- Location: Guangzhou, Guangdong Province; Liangcheng County, Inner Mongolia
- Inquiries: Local police of Liangshan county
- Accused: Tan Qindong
- Charges: Allegedly damaging the company’s reputation and product image (Article 221 - a legal offence in mainland China)
- Convictions: Hongmao company withdrew the lawsuit

= Tan Qindong incident =

January 2018 incident in China

The Tan Qindong incident refers to an event on January 10, 2018, in which Tan Qindong (譚秦東), a physician based in Guangzhou, was cross-provincial detained by local police from Liangcheng County, Inner Mongolia, after he published an online post criticizing Hongmao Medicinal Liquor（鴻茅藥酒）company as "toxic".

== Background ==
In recent years preceding this incident, local police have frequently detained critics of major local companies across provinces, which has been referred to as "abuse of police power" or "police acting as personal servants of businesses". Against this background, the case has attracted public attention.

Tan Qindong is a Chinese physician born in Weinan, Shaanxi. He holds a master's degree in anesthesiology and is a licensed physician in China. He has worked in hospitals and has also served as medical affairs specialist and consultant for pharmaceutical companies. In 2015, he founded a medical technology company.、

Article 221 of the Chinese criminal code is a rarely-used provision that criminalizes claims that could seriously damage a business’s reputation.

== Incident ==
In December 2017, Tan Qindong, a physician based in Guangzhou, published an online post criticizing Hongmao Medicinal Liquor, a tonic containing over 60 traditional Chinese medicinal ingredients (in his post titled “China’s Divine Wine ‘Hongmao Medicinal Liquor’, a poison from heaven” (Note: 《中国神酒“鸿毛（"毛" is a typo）药酒”，来自天堂的毒药》)). The advertisement for the product claimed it could "boost kidney and stomach functions" and "cure 100 diseases," including bone aches and common colds.
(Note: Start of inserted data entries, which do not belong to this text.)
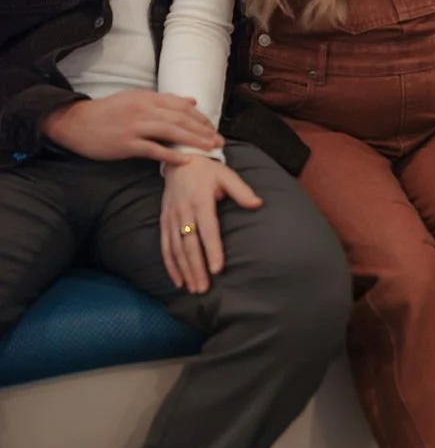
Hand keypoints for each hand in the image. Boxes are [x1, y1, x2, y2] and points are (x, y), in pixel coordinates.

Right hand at [42, 91, 222, 163]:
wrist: (77, 122)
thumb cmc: (108, 112)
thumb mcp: (136, 99)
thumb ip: (164, 100)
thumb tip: (192, 100)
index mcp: (147, 97)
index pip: (181, 106)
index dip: (200, 117)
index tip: (213, 128)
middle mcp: (143, 109)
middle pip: (181, 118)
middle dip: (203, 130)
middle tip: (219, 141)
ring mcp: (135, 126)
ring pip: (171, 131)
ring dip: (194, 140)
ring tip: (210, 149)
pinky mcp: (126, 143)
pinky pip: (153, 149)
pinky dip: (171, 155)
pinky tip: (185, 161)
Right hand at [161, 155, 261, 292]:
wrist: (180, 159)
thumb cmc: (208, 171)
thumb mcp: (227, 175)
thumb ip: (242, 191)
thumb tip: (258, 204)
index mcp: (200, 201)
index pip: (208, 230)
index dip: (213, 250)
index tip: (218, 269)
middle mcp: (184, 211)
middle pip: (189, 245)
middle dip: (196, 268)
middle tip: (204, 289)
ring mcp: (172, 217)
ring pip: (176, 249)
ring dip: (184, 270)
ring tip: (193, 288)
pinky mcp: (164, 221)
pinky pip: (165, 246)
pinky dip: (170, 264)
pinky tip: (178, 280)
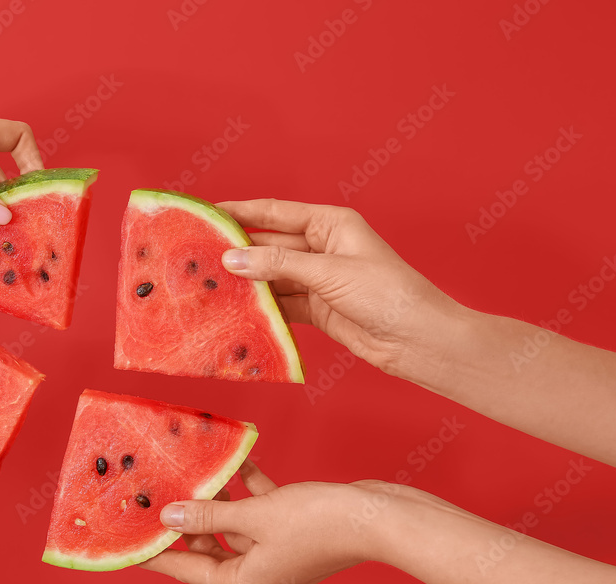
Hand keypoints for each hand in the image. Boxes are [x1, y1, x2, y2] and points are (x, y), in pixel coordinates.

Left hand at [140, 460, 369, 583]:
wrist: (379, 518)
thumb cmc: (320, 523)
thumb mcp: (255, 516)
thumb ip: (210, 514)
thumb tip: (170, 516)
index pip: (187, 569)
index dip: (155, 554)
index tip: (128, 543)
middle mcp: (259, 576)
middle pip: (209, 547)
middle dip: (188, 517)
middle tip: (160, 490)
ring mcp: (278, 556)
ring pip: (235, 527)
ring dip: (218, 499)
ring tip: (195, 471)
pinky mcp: (293, 535)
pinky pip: (260, 513)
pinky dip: (249, 490)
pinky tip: (236, 461)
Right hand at [218, 200, 466, 384]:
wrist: (417, 339)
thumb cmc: (385, 293)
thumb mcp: (328, 272)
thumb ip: (278, 266)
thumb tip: (232, 258)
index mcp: (330, 223)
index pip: (275, 213)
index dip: (241, 212)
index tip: (208, 212)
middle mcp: (322, 247)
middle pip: (270, 245)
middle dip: (238, 251)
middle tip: (198, 256)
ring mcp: (319, 279)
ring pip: (272, 276)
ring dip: (246, 282)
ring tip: (209, 284)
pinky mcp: (318, 308)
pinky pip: (281, 303)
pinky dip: (261, 306)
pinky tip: (236, 309)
After the post, local police from Liangcheng County accused Tan of causing refund losses of approximately 800,000 yuan and severely damaging the company's reputation. They also obtained his registered ID number and phone number from the platform.
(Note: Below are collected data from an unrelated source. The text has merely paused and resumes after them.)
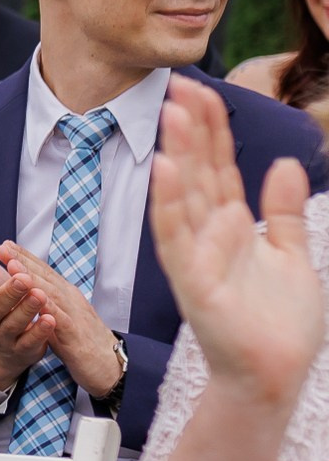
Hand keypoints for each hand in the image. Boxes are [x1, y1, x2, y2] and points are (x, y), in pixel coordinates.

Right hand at [0, 223, 56, 392]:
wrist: (2, 346)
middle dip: (9, 294)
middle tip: (24, 279)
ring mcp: (5, 337)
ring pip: (14, 325)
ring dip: (27, 310)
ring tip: (40, 295)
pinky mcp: (24, 349)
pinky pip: (31, 342)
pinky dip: (40, 331)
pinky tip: (51, 318)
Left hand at [0, 240, 123, 398]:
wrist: (110, 366)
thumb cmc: (83, 342)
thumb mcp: (60, 320)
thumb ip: (47, 305)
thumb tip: (29, 294)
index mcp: (67, 297)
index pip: (45, 273)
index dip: (25, 258)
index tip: (5, 245)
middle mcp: (71, 301)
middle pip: (46, 277)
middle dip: (24, 261)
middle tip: (4, 247)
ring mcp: (74, 315)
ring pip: (51, 293)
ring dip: (32, 278)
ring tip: (13, 265)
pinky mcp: (75, 334)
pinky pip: (59, 318)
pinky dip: (46, 307)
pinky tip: (33, 298)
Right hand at [150, 82, 321, 403]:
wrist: (276, 373)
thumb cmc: (279, 324)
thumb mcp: (293, 254)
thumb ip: (284, 211)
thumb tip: (283, 163)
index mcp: (233, 226)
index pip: (219, 167)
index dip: (211, 129)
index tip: (199, 91)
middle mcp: (210, 236)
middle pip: (199, 173)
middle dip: (190, 130)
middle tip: (179, 87)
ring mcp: (198, 258)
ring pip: (184, 197)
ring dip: (177, 156)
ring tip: (173, 115)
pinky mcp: (195, 283)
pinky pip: (177, 238)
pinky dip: (169, 205)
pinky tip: (166, 172)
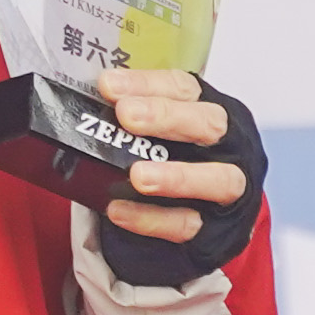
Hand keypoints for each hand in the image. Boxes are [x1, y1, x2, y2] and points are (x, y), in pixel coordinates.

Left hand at [94, 66, 248, 246]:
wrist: (196, 222)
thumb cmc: (173, 165)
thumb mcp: (159, 137)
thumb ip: (133, 123)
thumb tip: (86, 107)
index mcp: (209, 113)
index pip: (184, 90)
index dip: (148, 84)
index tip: (109, 85)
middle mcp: (227, 147)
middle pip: (208, 124)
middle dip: (166, 117)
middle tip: (126, 115)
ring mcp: (227, 190)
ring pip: (218, 179)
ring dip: (177, 177)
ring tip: (137, 176)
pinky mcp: (216, 229)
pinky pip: (188, 225)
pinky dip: (153, 219)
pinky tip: (120, 211)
According to his lawyer, Tan was initially taken from his residence in the Tianhe District of Guangzhou on 10 January 2018 and transported to Shenzhen and then Beijing, before being held in a local detention facility by train and car, accompanied by three police officers and a company executive. Local police requested his detention on 18 January, and the request was approved by the local procuratorate on 25 January, after which he was placed in a detention center.

Dr. Tan reportly has experienced psychological distress and suicidal ideation during the detention. Dr. Tan was released on bail after prosecutors found insufficient evidence, though the case remains open and possible compensation may follow if charges are dropped.

== Comment ==
An article in Guangming Daily said that “Freedom of speech and the right to exercise oversight are fundamental rights granted to citizens by the Constitution” to this incident.

Wang Yong, a professor of commercial law at the China University of Political Science and Law in Beijing said that “This is a fairly typical instance of the public security authorities intervening in a civil dispute; it’s an overreach of power” in an interview.